Nigel Owens, 50th international refereed on Saturday, Barnhall U/12s reffed on Sunday!

Nigel Owens, 50th international refereed on Saturday, Barnhall U/12s reffed on Sunday!

Photos from men’s game taken from Daryl Feehely’s collection – see the full set here.  Photos of ladies game taken by me.
Thanks to my regular readers for their response to the news in last week’s blog of my Dad’s illness. I am glad to report he is back home recuperating after getting a stent put in and enjoying being spoiled by his girls.

Another man who enjoys being spoiled by his girls:

BOD with his little lady Sadie (taken by Daryl)

BOD with his little lady Sadie (taken by Daryl)

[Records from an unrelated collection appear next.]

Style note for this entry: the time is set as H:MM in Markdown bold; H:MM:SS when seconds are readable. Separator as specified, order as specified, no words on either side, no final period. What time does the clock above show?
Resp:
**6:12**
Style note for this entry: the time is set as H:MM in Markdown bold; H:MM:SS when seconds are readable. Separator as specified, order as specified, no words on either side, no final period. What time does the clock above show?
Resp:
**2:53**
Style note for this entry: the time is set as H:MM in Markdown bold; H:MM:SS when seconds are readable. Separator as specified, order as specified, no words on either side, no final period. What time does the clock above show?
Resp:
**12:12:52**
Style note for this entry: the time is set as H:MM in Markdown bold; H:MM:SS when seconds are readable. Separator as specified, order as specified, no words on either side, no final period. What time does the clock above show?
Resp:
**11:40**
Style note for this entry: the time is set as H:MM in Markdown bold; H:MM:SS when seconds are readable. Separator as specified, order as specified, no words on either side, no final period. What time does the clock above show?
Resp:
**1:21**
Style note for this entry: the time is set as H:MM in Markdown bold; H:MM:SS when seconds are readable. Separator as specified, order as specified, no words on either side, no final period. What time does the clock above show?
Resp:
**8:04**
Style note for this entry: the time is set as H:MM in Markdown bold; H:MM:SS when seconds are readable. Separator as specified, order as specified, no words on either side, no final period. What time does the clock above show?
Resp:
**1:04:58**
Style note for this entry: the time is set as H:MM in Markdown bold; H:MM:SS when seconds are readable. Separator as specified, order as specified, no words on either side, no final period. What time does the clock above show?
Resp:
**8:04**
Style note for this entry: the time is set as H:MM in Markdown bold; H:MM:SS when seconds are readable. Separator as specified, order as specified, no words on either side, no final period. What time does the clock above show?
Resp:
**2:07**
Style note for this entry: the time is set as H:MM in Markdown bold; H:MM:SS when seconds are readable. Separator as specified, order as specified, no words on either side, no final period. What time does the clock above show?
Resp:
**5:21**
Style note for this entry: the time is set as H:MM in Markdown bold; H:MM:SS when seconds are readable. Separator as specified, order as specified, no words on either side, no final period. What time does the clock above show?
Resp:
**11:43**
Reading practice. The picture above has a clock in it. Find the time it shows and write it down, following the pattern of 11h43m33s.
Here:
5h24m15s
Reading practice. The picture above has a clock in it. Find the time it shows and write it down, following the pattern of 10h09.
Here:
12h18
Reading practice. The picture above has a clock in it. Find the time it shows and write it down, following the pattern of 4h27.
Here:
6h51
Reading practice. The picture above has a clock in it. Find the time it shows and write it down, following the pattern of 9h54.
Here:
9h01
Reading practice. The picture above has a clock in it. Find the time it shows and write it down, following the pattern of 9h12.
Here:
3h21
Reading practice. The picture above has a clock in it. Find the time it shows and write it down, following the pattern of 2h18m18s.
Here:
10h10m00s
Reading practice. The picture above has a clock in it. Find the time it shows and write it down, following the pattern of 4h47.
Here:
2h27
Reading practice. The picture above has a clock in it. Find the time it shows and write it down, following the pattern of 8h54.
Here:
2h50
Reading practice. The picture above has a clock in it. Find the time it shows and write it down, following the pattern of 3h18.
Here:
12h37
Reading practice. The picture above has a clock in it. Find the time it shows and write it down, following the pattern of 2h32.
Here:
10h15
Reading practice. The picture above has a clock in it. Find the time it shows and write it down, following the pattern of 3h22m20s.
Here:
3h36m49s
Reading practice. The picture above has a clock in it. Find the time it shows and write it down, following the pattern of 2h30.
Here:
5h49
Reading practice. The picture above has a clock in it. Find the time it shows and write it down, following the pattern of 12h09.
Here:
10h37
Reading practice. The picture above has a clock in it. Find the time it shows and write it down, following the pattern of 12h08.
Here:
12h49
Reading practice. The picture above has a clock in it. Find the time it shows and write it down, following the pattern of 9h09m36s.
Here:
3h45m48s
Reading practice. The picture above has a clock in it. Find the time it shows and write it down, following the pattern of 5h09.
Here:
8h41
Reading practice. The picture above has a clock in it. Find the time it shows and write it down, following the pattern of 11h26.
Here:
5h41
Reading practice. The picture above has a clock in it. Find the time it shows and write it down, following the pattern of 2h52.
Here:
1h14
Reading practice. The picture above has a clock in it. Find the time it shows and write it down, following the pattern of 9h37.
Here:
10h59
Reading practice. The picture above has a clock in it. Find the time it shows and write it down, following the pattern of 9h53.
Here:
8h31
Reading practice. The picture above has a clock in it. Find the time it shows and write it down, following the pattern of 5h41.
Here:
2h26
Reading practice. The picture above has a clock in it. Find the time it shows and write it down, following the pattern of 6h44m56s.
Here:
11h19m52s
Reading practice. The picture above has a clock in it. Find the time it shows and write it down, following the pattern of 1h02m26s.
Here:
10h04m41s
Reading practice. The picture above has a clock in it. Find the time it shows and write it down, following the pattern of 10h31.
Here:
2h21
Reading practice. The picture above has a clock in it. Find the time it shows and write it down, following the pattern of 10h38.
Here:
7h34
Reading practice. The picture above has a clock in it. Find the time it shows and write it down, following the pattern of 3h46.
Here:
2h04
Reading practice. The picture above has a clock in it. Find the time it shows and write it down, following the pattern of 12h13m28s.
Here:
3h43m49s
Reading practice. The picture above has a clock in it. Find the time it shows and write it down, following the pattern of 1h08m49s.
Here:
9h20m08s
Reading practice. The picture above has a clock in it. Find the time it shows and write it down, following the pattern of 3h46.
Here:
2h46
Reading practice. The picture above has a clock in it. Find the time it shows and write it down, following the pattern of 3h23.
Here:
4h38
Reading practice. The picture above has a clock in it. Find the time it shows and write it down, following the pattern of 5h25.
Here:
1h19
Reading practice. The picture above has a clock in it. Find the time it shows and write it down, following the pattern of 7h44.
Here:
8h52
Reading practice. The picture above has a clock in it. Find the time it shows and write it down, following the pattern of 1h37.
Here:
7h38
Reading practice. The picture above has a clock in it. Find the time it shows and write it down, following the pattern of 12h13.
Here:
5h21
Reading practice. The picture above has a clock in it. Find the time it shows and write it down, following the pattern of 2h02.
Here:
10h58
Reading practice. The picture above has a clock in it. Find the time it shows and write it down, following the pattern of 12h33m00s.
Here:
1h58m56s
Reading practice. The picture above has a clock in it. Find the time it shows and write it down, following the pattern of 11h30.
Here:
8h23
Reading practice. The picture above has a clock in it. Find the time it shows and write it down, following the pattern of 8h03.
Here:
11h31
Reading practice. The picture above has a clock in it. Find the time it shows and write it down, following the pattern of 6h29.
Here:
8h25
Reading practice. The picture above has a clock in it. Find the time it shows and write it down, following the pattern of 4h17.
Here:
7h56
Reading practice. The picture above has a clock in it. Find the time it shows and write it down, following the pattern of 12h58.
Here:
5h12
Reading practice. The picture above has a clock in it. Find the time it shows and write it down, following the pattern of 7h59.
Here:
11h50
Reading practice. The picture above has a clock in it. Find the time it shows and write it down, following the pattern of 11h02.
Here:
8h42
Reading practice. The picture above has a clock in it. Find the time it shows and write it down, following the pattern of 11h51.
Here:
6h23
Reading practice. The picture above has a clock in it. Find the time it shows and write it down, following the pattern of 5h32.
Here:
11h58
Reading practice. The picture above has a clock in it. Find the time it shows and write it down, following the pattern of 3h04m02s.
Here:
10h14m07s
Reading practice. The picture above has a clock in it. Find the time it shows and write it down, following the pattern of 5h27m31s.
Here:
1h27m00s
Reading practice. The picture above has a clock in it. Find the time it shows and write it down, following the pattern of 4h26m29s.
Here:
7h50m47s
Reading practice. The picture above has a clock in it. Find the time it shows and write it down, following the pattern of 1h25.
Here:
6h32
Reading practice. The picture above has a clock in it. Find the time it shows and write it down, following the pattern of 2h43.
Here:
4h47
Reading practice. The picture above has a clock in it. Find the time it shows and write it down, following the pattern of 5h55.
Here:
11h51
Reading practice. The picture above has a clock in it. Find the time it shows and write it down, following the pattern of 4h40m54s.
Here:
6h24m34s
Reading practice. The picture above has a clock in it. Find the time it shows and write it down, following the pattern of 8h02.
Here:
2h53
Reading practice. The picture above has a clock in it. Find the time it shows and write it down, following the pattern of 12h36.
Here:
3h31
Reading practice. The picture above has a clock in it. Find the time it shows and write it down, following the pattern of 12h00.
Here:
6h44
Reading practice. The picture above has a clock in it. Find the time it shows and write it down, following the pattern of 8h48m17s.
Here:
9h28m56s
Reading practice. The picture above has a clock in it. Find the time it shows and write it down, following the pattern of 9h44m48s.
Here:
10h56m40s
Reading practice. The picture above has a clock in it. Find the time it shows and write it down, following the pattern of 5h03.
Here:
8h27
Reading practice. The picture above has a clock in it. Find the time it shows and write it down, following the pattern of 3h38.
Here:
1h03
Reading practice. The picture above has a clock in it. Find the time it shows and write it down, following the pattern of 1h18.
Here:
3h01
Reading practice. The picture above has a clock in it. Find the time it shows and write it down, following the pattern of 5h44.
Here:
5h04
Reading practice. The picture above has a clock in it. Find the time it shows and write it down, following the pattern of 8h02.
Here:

3 comments on “Historic Day at the Aviva

  1. From Twitter: ‏@Nigelrefowens · @WTView @ScrumQueens @irfurugby good article and glad you enjoyed Thursday night

  2. nice view on the womens’ game, Gillian Bourke is normally the hooker in the ireland squad, but the management do use her to prop from time to time as Stacey-Lea is very dynamic with ball in hand but Gill is the better of the two at hitting her lineout targets. Generally you’ll see more of the female players changing position from game to game than would be case in the mens game. Niamh Briggs has played outhalf, centre & FB at all levels and Lynne has certainly played at outhalf as well.